Whenever the word "begin" turns up in a line below, that line should be copied.

Electronic design automation data:

***

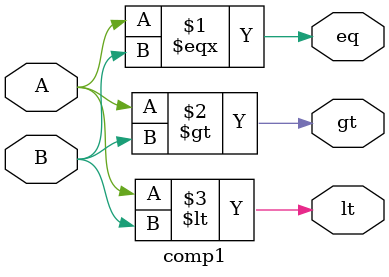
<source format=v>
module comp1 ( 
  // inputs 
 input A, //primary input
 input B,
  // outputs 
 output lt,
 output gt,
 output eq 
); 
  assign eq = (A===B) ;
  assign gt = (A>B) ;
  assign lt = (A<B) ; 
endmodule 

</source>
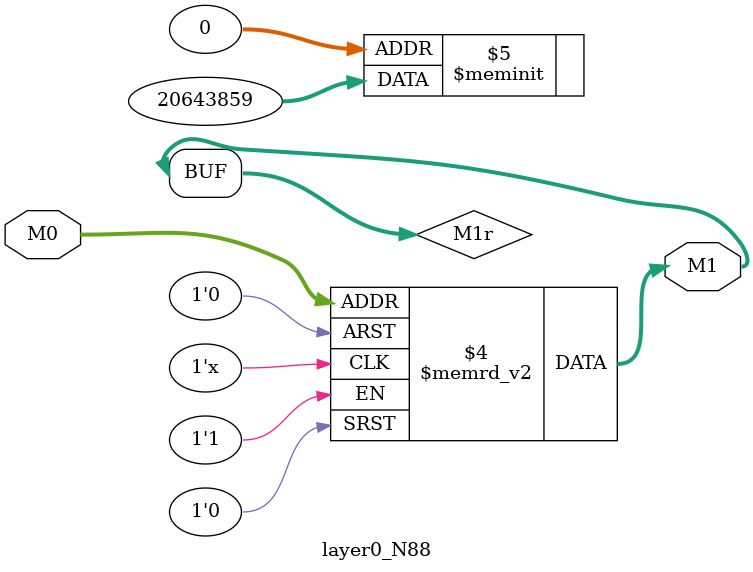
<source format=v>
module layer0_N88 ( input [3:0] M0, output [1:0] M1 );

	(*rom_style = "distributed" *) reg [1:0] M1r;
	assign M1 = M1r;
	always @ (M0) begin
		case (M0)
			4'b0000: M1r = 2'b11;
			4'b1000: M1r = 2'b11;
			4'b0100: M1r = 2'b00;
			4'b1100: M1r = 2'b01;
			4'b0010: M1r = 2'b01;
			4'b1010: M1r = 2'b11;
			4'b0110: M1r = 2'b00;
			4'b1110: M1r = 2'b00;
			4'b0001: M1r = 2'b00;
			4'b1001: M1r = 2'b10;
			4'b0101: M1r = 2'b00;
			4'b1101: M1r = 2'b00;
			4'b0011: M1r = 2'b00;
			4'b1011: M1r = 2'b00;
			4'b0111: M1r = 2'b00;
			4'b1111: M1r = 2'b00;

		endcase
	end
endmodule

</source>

***

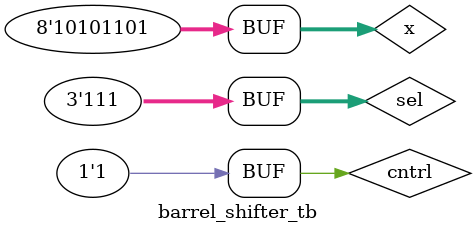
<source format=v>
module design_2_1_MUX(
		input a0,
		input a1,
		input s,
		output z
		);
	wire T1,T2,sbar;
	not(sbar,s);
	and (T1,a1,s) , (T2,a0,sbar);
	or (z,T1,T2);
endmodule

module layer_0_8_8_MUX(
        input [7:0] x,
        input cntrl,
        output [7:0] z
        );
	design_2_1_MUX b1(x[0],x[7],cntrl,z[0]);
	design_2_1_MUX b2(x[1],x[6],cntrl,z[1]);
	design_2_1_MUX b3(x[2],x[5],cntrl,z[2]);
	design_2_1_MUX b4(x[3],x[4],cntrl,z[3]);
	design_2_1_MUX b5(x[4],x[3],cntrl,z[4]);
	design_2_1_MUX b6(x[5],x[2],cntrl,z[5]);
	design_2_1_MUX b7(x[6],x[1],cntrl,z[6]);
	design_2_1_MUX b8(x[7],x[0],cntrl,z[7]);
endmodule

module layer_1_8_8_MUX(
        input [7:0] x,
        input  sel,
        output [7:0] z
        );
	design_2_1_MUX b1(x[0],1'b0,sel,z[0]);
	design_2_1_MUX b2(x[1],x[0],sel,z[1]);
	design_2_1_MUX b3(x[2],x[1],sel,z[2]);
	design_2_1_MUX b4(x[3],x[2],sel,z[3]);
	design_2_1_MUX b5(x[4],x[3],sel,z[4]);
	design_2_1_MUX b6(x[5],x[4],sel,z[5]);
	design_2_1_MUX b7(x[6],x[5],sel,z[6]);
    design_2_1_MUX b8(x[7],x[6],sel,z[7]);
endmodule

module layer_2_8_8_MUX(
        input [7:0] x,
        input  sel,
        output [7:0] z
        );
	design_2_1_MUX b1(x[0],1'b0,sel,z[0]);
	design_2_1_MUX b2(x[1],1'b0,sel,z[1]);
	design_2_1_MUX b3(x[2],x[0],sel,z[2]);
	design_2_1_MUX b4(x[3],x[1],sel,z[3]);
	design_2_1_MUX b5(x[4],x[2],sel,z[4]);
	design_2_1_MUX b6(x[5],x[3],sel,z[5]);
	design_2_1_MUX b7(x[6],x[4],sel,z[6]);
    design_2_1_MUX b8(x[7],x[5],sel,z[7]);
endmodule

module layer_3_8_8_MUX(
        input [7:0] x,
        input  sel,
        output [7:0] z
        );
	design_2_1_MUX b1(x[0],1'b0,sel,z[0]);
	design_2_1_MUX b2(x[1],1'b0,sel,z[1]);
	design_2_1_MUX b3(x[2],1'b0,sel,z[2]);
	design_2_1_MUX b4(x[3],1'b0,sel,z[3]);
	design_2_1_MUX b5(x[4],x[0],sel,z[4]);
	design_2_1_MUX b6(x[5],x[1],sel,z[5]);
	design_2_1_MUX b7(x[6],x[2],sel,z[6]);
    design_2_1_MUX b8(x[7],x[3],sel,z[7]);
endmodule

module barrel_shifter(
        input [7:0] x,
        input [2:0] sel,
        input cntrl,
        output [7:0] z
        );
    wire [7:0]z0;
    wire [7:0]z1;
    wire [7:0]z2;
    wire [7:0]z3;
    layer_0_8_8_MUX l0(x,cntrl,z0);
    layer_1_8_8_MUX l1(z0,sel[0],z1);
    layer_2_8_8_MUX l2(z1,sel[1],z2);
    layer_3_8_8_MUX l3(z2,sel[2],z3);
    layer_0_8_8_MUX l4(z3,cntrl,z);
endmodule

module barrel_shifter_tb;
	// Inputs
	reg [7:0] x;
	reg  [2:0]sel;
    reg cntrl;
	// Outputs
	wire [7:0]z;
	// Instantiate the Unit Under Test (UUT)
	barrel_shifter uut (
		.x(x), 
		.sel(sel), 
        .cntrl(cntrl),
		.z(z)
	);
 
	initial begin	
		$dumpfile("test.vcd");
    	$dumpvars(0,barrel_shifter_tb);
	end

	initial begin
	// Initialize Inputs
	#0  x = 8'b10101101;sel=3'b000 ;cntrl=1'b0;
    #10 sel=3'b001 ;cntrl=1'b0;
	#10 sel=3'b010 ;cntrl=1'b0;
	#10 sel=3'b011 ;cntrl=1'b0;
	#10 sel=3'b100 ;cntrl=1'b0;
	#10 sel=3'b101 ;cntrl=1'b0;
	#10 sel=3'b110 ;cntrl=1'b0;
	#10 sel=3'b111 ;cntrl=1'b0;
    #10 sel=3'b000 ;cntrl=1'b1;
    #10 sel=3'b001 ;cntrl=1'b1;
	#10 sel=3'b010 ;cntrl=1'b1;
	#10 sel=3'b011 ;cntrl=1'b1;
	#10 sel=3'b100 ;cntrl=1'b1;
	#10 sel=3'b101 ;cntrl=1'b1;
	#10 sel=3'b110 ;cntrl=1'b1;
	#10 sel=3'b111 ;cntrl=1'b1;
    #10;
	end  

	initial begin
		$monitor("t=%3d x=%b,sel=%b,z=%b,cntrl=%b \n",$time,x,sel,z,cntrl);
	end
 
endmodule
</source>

***

▶ **Answer to this task**
	always @ (M0) begin
	initial begin	
	initial begin
	initial begin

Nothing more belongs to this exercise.